The results of the 2014 study suggested that resistance exercise and protein supplementation can preserve muscle mass during LEA. The results of the summarized study refute this conclusion, finding that daily rates of both myofibrillar and sarcoplasmic protein synthesis are reduced during LEA, and a high-protein diet and regular bouts of resistance exercise are unable to prevent muscle mass loss.

This finding aligns with the overall body of evidence documenting a milieu of negative physiological adaptations in response to an EA of 30 kcal per kg of FFM per day or less in women. Fundamentally, when EA is reduced, metabolic adaptations to conserve fuel occur and less energy is allocated to energetically expensive processes. The results of the summarized study suggest that muscle protein synthesis is one of these energetically expensive processes that is neglected during LEA.

As a general rule, female athletes interested in maximizing their health and performance should stay clear of prolonged exposure to an EA of 30 kcal per kg of FFM per day or less. However, it should be highlighted that this is an average figure and not everyone will experience adverse effects once this threshold is surpassed.[3][4] For example, a study in male endurance athletes provided evidence to demonstrate the superiority of an LEA range (9–25 kcal per kg of FFM per day) over an absolute (17 kcal per kg of FFM per day) EA threshold.[5]
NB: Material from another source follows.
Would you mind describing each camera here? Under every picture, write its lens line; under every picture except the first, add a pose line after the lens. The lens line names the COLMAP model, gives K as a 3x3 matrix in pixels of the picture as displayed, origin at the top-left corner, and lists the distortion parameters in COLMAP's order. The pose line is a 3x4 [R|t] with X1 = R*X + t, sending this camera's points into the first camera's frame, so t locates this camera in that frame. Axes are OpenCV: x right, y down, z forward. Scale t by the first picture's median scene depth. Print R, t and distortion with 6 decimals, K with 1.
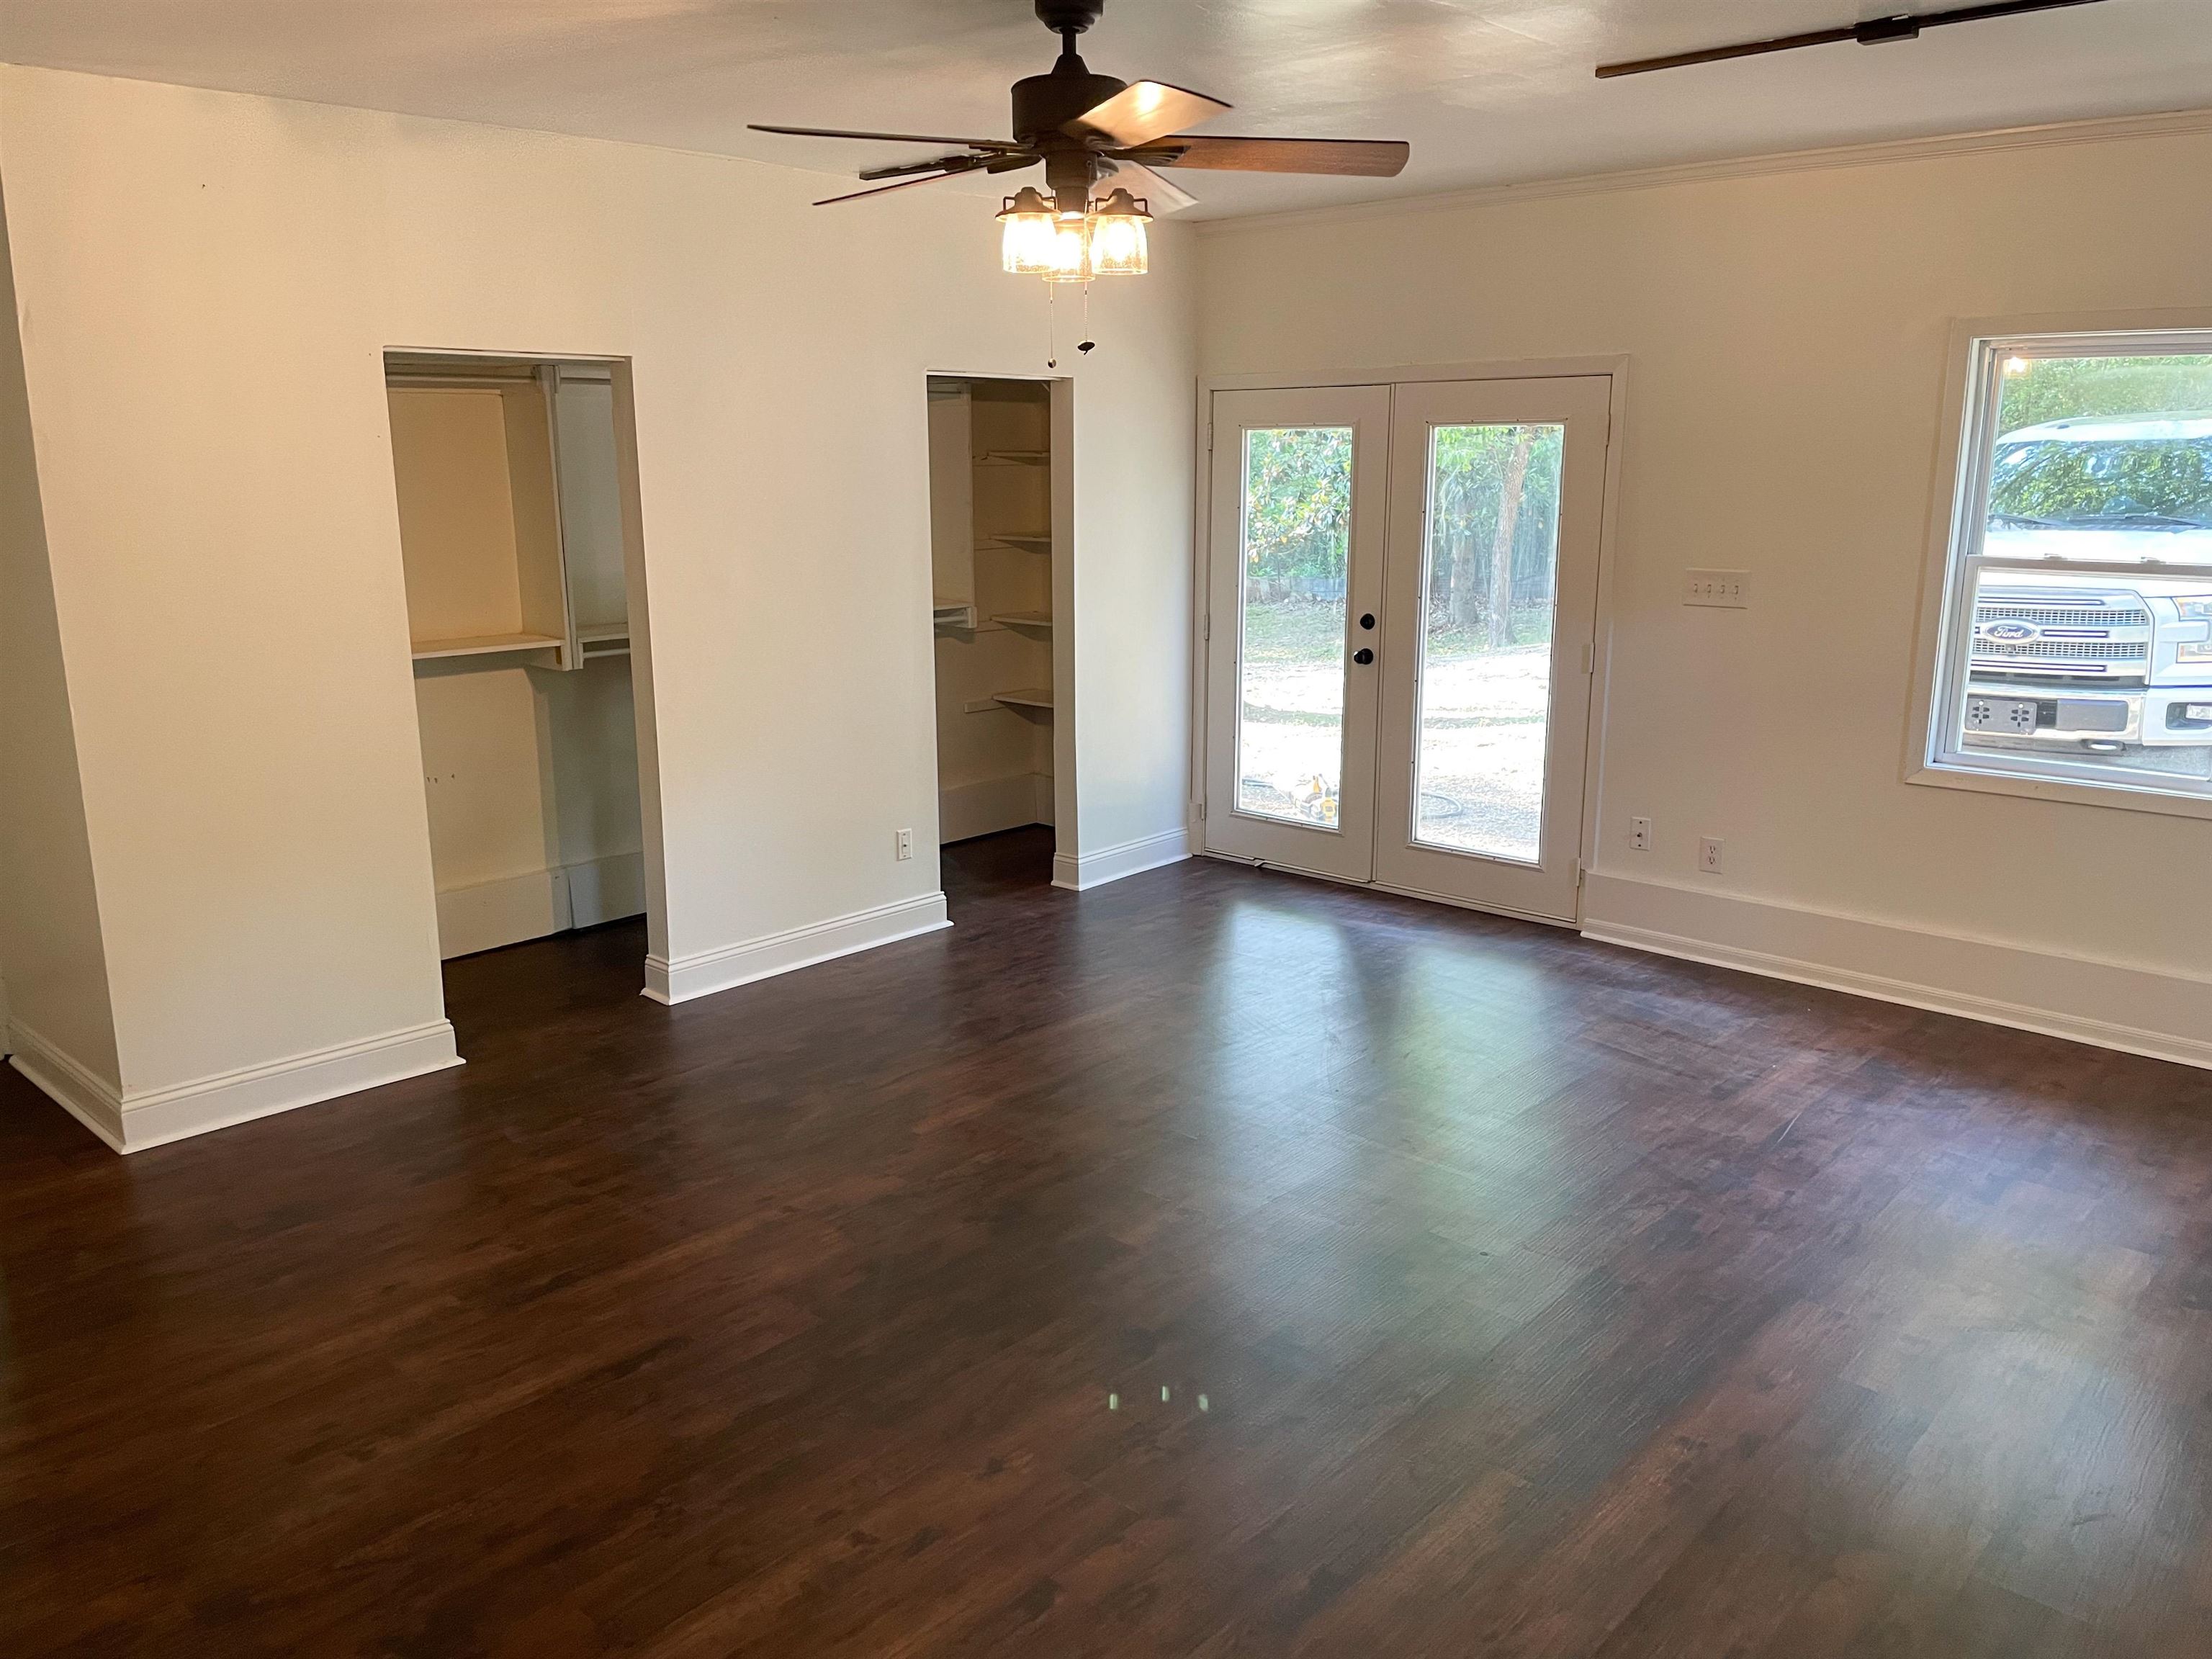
lens RADIAL K [[1676.4, 0, 1124.3], [0, 1676.4, 836.3], [0, 0, 1]] dist [0.118587, -0.151272]
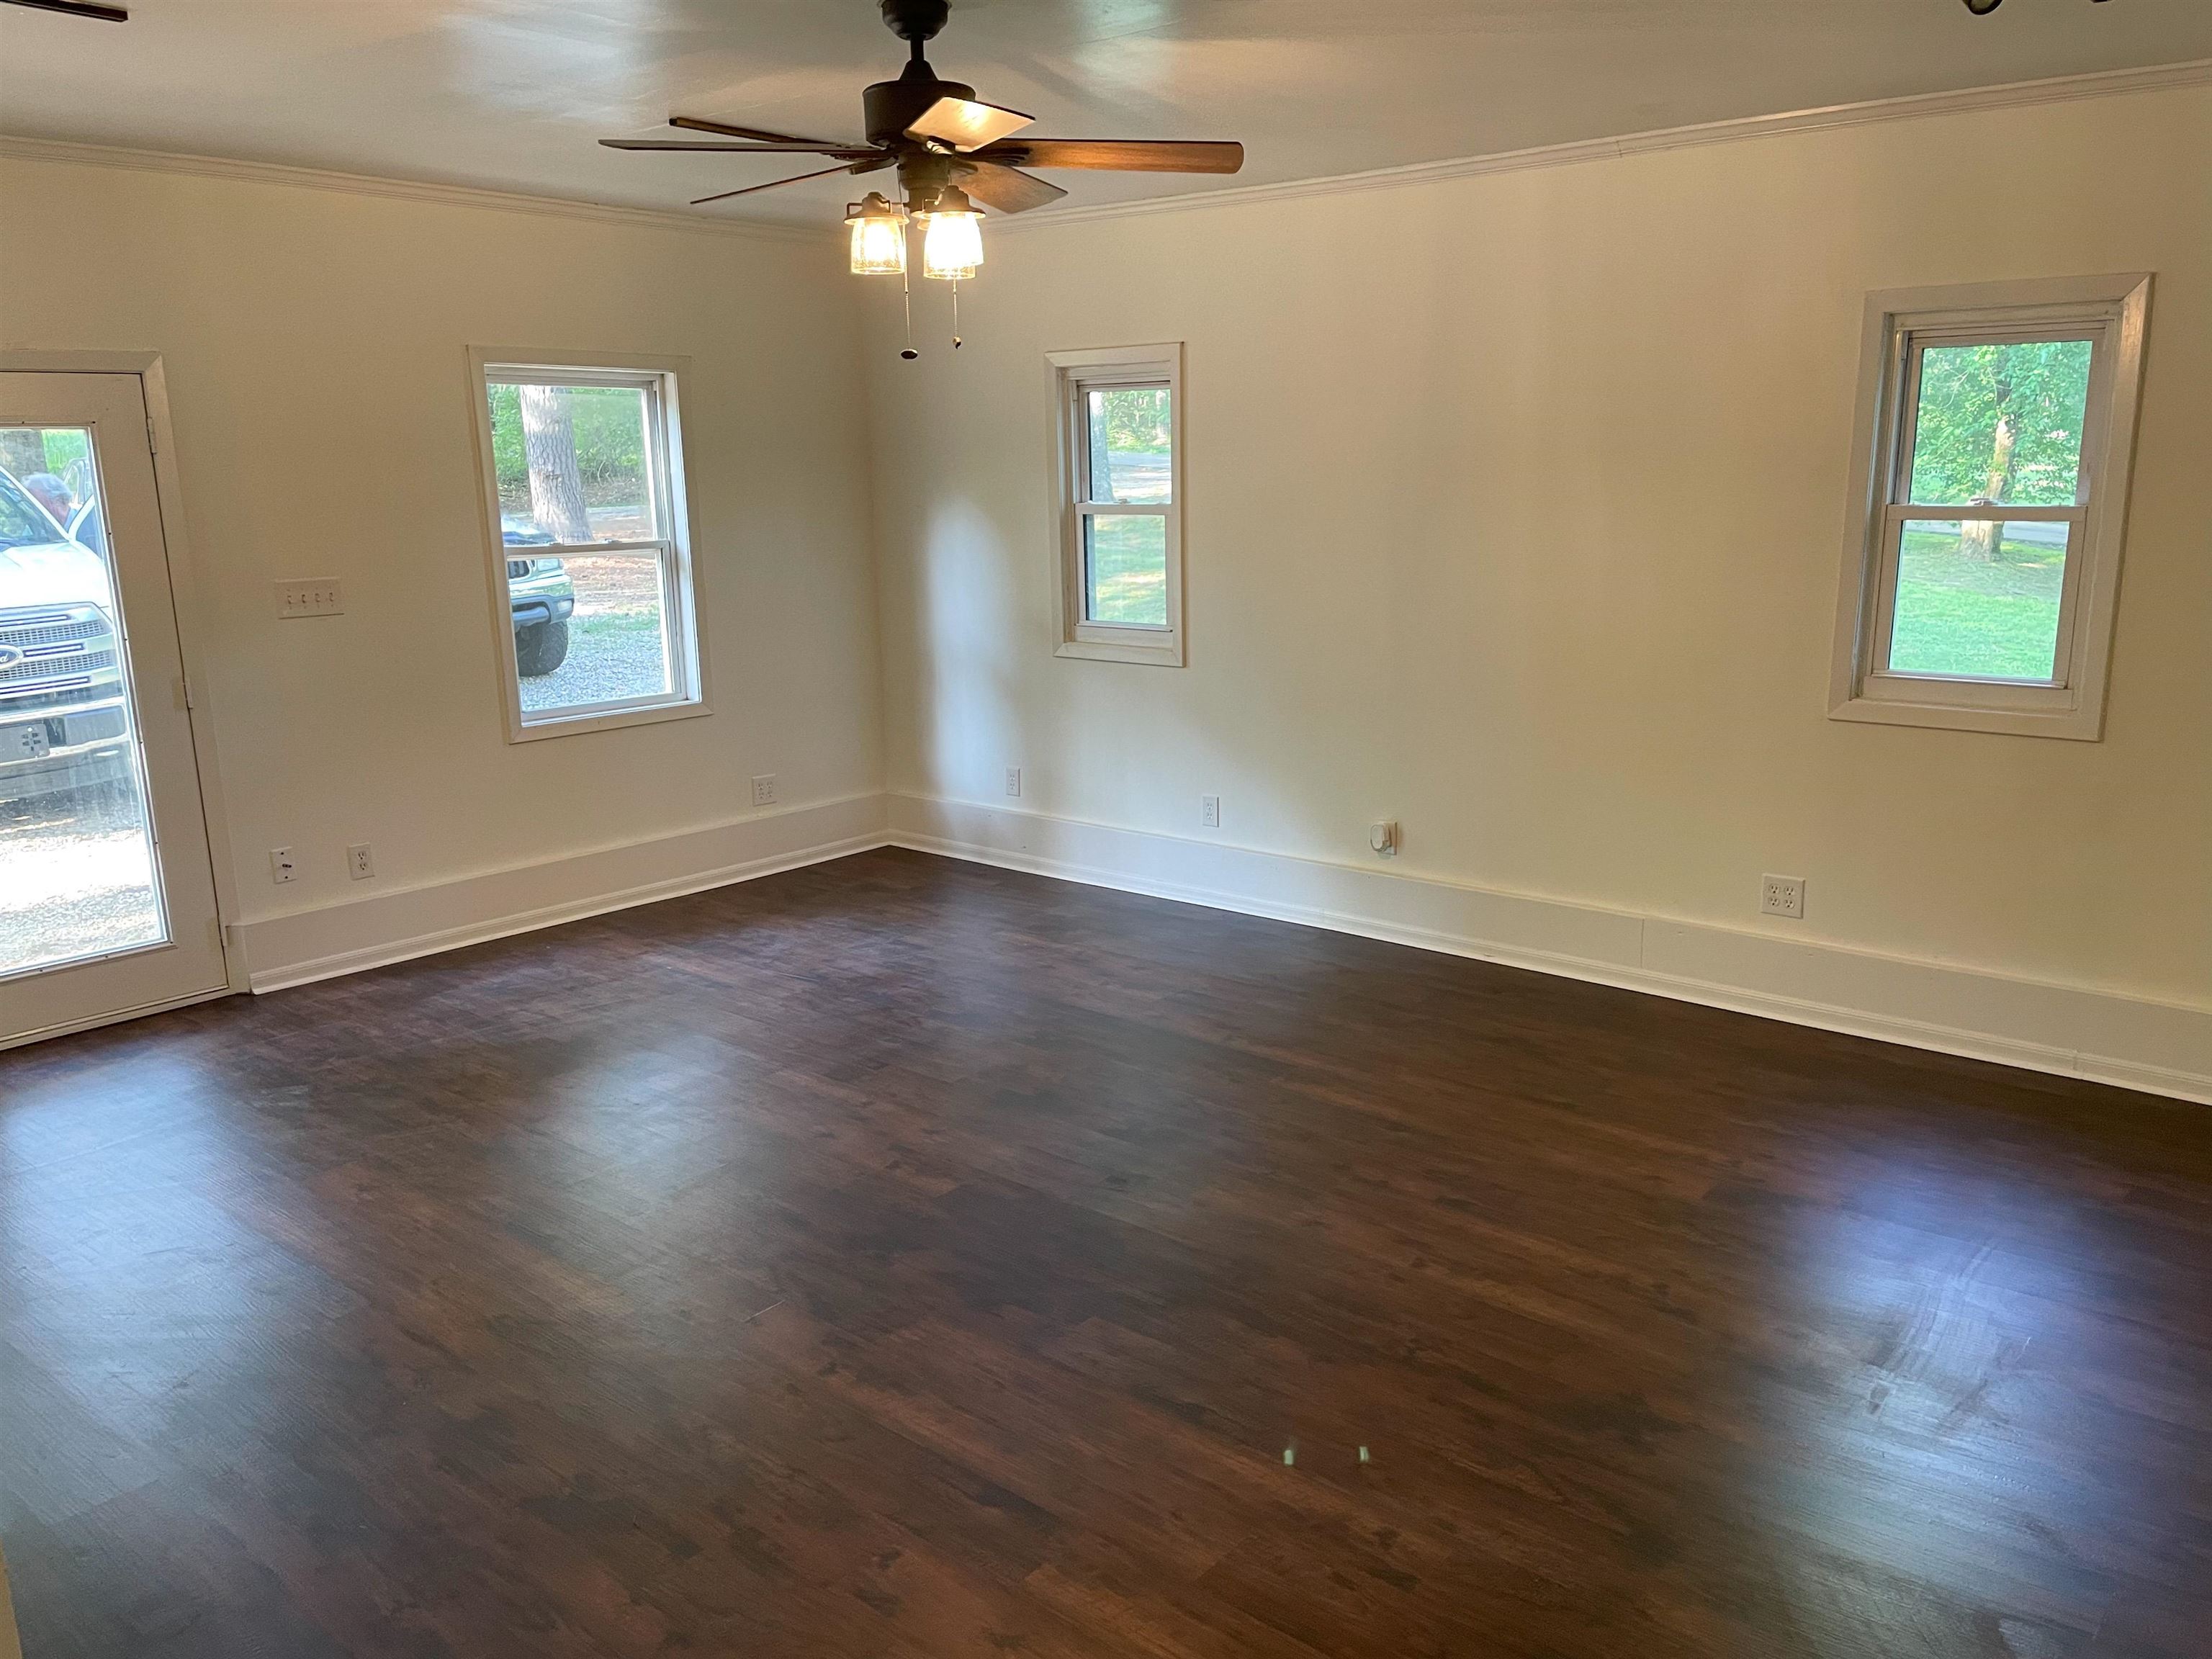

Furthermore, athletes who do suffer repercussions when the general threshold for LEA is surpassed for multiple days in a row will not all experience the same severity of physiological impairment, and the impairments will not necessarily be global. For example, one study in women found that greater energy deficiency was associated with greater frequency of menstrual disturbances but not greater severity of menstrual disturbances.[26] Also, the magnitude of reduction in levels of T3 and IGF-1 was not greater with greater energy deficiency. In addition, a study in men found that 4 days of exposure to an EA of 15 kcal per kg of FFM per day resulted in reduced levels of leptin and insulin, but not T3, testosterone, IGF-1, or ghrelin.[27]

Anything else I need to know?

The researchers did not adjust for multiple comparisons, despite the inclusion of numerous outcomes, which increases the risk of false-positive results. Therefore, besides the results for myofibrillar protein synthesis, the results should be interpreted with some caution.

This Study Summary was published on September 4, 2023.